Stated task 1: Which method does the GrAllocator.h diff remove entirely?
Stated task 2: Write the lines that come next in the GrAllocator.h diff, starting right after its final line.

| Index: src/gpu/GrAllocator.h
|
| diff --git a/src/gpu/GrAllocator.h b/src/gpu/GrAllocator.h
|
| index a2ad408e072d03b84352f423a6b76a78f55a0f4e..50d9a6cdad6f661f03d21d5105f2d4efce24fc98 100644
|
| --- a/src/gpu/GrAllocator.h
|
| +++ b/src/gpu/GrAllocator.h
|
| @@ -15,9 +15,7 @@
|
|
|
| class GrAllocator : SkNoncopyable {
|
| public:
|
| - ~GrAllocator() {
|
| - reset();
|
| - }
|
| + ~GrAllocator() { this->reset(); }
|
|
|
| /**
|
| * Create an allocator
|
| @@ -28,31 +26,21 @@ public:
|
| * Must be at least itemSize*itemsPerBlock sized.
|
| * Caller is responsible for freeing this memory.
|
| */
|
| - GrAllocator(size_t itemSize, int itemsPerBlock, void* initialBlock) :
|
| - fItemSize(itemSize),
|
| - fItemsPerBlock(itemsPerBlock),
|
| - fOwnFirstBlock(NULL == initialBlock),
|
| - fCount(0) {
|
| + GrAllocator(size_t itemSize, int itemsPerBlock, void* initialBlock)
|
| + : fItemSize(itemSize)
|
| + , fItemsPerBlock(itemsPerBlock)
|
| + , fOwnFirstBlock(NULL == initialBlock)
|
| + , fCount(0)
|
| + , fInsertionIndexInBlock(0) {
|
| SkASSERT(itemsPerBlock > 0);
|
| fBlockSize = fItemSize * fItemsPerBlock;
|
| - fBlocks.push_back() = initialBlock;
|
| - SkDEBUGCODE(if (!fOwnFirstBlock) {*((char*)initialBlock+fBlockSize-1)='a';} );
|
| - }
|
| -
|
| - /*
|
| - * Set first block of memory to write into. Must be called before any other methods.
|
| - * This requires that you have passed NULL in the constructor.
|
| - *
|
| - * @param initialBlock optional memory to use for the first block.
|
| - * Must be at least itemSize*itemsPerBlock sized.
|
| - * Caller is responsible for freeing this memory.
|
| - */
|
| - void setInitialBlock(void* initialBlock) {
|
| - SkASSERT(0 == fCount);
|
| - SkASSERT(1 == fBlocks.count());
|
| - SkASSERT(NULL == fBlocks.back());
|
| - fOwnFirstBlock = false;
|
| - fBlocks.back() = initialBlock;
|
| + if (fOwnFirstBlock) {
|
| + // This force us to allocate a new block on push_back().
|
| + fInsertionIndexInBlock = fItemsPerBlock;
|
| + } else {
|
| + fBlocks.push_back() = initialBlock;
|
| + fInsertionIndexInBlock = 0;
|
| + }
|
| }
|
|
|
| /**
|
| @@ -61,68 +49,113 @@ public:
|
| * @return pointer to the added item.

Items:
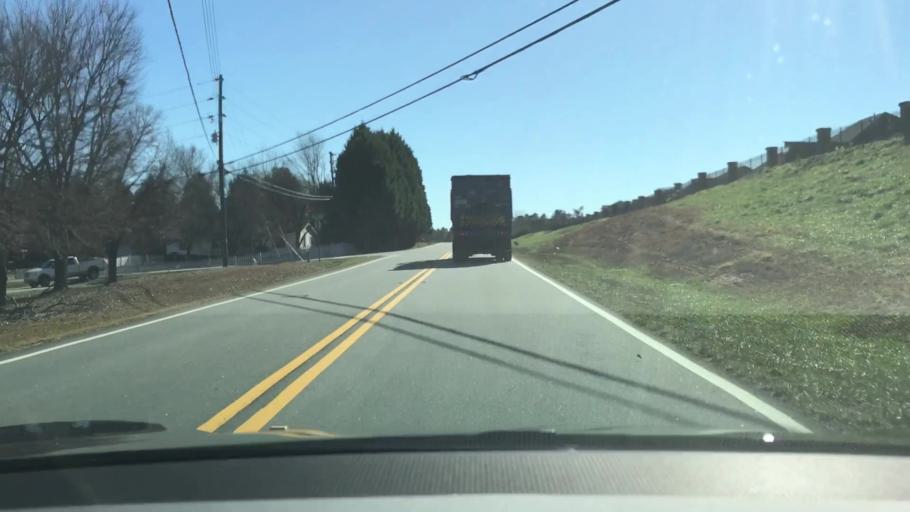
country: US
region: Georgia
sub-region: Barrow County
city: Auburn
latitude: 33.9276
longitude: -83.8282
--
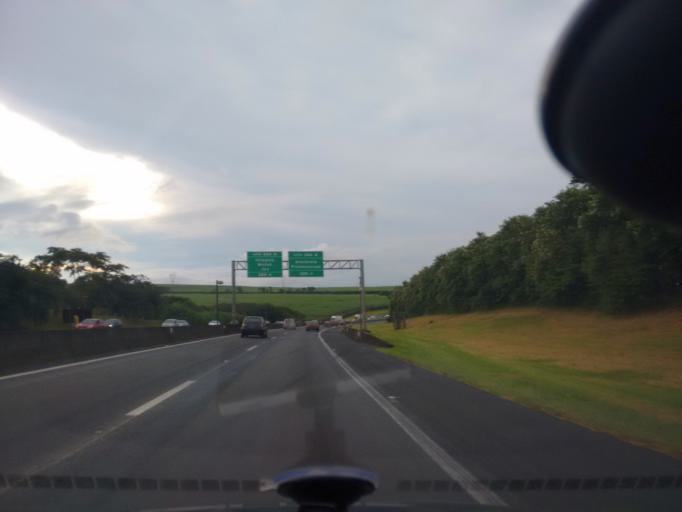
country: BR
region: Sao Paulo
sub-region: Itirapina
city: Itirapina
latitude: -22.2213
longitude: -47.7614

Exercise response 1: setInitialBlock(void* initialBlock)

Exercise response 2:
|
| */
|
| void* push_back() {
|
| - int indexInBlock = fCount % fItemsPerBlock;
|
| // we always have at least one block
|
| - if (0 == indexInBlock) {
|
| - if (0 != fCount) {
|
| - fBlocks.push_back() = sk_malloc_throw(fBlockSize);
|
| - } else if (fOwnFirstBlock) {
|
| - fBlocks[0] = sk_malloc_throw(fBlockSize);
|
| - }
|
| + if (fItemsPerBlock == fInsertionIndexInBlock) {
|
| + fBlocks.push_back() = sk_malloc_throw(fBlockSize);
|
| + fInsertionIndexInBlock = 0;
|
| }
|
| - void* ret = (char*)fBlocks[fCount/fItemsPerBlock] +
|
| - fItemSize * indexInBlock;
|
| + void* ret = (char*)fBlocks.back() + fItemSize * fInsertionIndexInBlock;
|
| ++fCount;
|
| + ++fInsertionIndexInBlock;
|
| return ret;
|
| }
|
|
|
| /**
|
| - * removes all added items
|
| + * Removes all added items.
|
| */
|
| void reset() {
|
| - int blockCount = SkTMax((unsigned)1,
|
| - GrUIDivRoundUp(fCount, fItemsPerBlock));
|
| - for (int i = 1; i < blockCount; ++i) {
|
| + int firstBlockToFree = fOwnFirstBlock ? 0 : 1;
|
| + for (int i = firstBlockToFree; i < fBlocks.count(); ++i) {
|
| sk_free(fBlocks[i]);
|
| }
|
| if (fOwnFirstBlock) {
|
| - sk_free(fBlocks[0]);
|
| - fBlocks[0] = NULL;
|
| + fBlocks.reset();
|
| + // This force us to allocate a new block on push_back().
|
| + fInsertionIndexInBlock = fItemsPerBlock;
|
| + } else {
|
| + fBlocks.pop_back_n(fBlocks.count() - 1);
|
| + fInsertionIndexInBlock = 0;
|
| }
|
| - fBlocks.pop_back_n(blockCount-1);
|
| fCount = 0;
|
| }
|
|
|
| /**
|
| - * count of items
|
| + * Returns the item count.
|
| */
|
| int count() const {
|
| return fCount;
|
| }
|
|
|
| /**
|
| - * is the count 0
|
| + * Is the count 0?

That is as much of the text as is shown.